Title: Courage · Author: annmarwalk · Genres: Humor: Gondor · ID: 41
Reviewer: Nancy Brooke · 2008-09-30 15:36:43
Nicely spooled out. I didn't guess the riddle until told the answer
and was happier that way. And, being as I live in a place where this
item is served ceremoniously at Christmas and Thankgiving, this
vignette was especially fun.
Title: A Sea Visit · Author: Elen Kortirion · Genres: Humor: Drabbles
· ID: 96
Reviewer: Nancy Brooke · 2008-09-30 15:40:55
Curious and amusing.
Title: Tangled Webs · Author: Ribby · Races: Men: Gondor Drabbles ·
Reviewer: Nancy Brooke · 2008-09-30 15:42:33
This is lovely; I was glad to have the summary. Without it I don't
think I would have understood the reference.

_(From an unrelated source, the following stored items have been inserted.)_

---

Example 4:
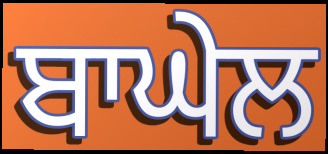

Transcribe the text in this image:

ਬਾਘੇਲ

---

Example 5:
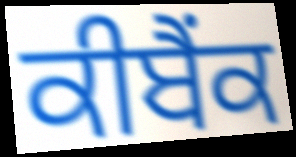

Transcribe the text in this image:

ਕੀਬੈਂਕ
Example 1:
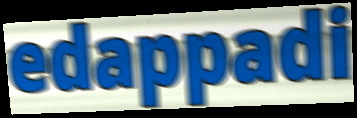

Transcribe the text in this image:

edappadi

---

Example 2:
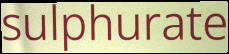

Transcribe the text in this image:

sulphurate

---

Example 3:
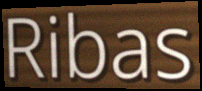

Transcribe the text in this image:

Ribas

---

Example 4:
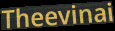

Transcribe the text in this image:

Theevinai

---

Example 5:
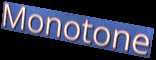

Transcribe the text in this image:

Monotone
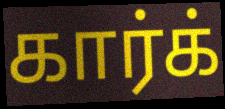
கார்க்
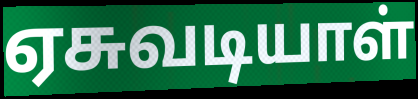
ஏசுவடியாள்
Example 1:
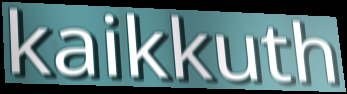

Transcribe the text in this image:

kaikkuth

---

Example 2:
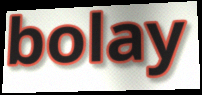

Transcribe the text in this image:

bolay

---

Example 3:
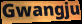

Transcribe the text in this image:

Gwangju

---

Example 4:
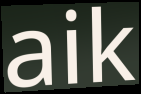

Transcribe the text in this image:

aik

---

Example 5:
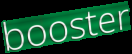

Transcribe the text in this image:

booster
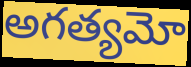
అగత్యమో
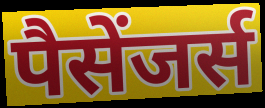
पैसेंजर्स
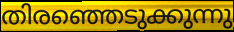
തിരഞ്ഞെടുക്കുന്നു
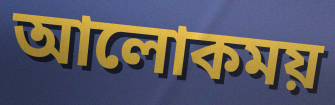
আলোকময়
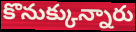
కొనుక్కున్నారు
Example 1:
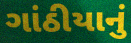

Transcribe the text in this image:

ગાંઠીયાનું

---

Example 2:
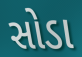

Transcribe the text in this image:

સોડા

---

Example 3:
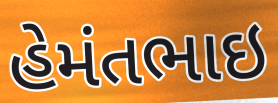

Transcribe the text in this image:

હેમંતભાઇ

Title: The Last Stand · Author: Rhapsody · Times: First Age and Prior
· ID: 82
Reviewer: Oshun · 2008-09-30 21:56:41
Not marking spoilers, because unless one considers knowledge of the
original text still a spoiler for you (shame on you! LOL) this review
will not detract from your enjoyment of this story. "Unnumbered
Tears"? I can vouch for that. I am not a crier, either while reading
or watching movies, but every time I read Rhapsody's [The Last Stand]
it brings me to tears.
In her account of the greatest and most important battle of the First
Age, she touches on so many of the key and most significant points in
such a short piece and with such skill and emotion. This is a must
read for anyone, either confirmed Silm-geek or LotR reader who has
often wondered what all the emotion of Silm aficionados come from when
this particular event is raised.
The heart-rending tragedy of the Nirnaeth Arnoediad or the Battle of
Unnumbered Tears, organized largely by Maedhros, is that the Elves and
Men who participated in that great confrontation could almost taste
victory, but it went down into the last great defeat of the Elves
through a combination of betrayal and the short-sighted lack of the
entire support of all of their potential allies. Thingol, in his
increasing resentment and mistrust of the Noldor, withheld his
potentially significant support. Turgon, forced to guard his, in my
opinion great folly, of the hidden city of Gondolin, brought only
10,000 men. The principled and selfless heroism of the two greatest
warriors of Doriath, Beleg and Mablung, is shown in their response to
word of the preparations for that battle. They obtain leave of Thingol
to go alone, unable to turn their backs on this enormous effort to
finally unseat Morgoth.
Rhapsody tells a poignant could-have-happened-this-way detail of the
end of that battle and the result of it for Mablung and Beleg. The
whole first section, written from the point of view of Ecthelion of
Gondolin, show him to be a hero in the best sense and a truly
admirable man. Yet his voice is pricelessly and effectively that of a
haughty Noldo, a beautifully balanced character study. He is my
favorite part of the piece.
And, through their choices, Mablung and Beleg away changed and wiser.
I have to repeat this is a must-read and highly original and deeply
moving account of one of most important events recounted in The
Silmarillion. (And it is really short! Wow!)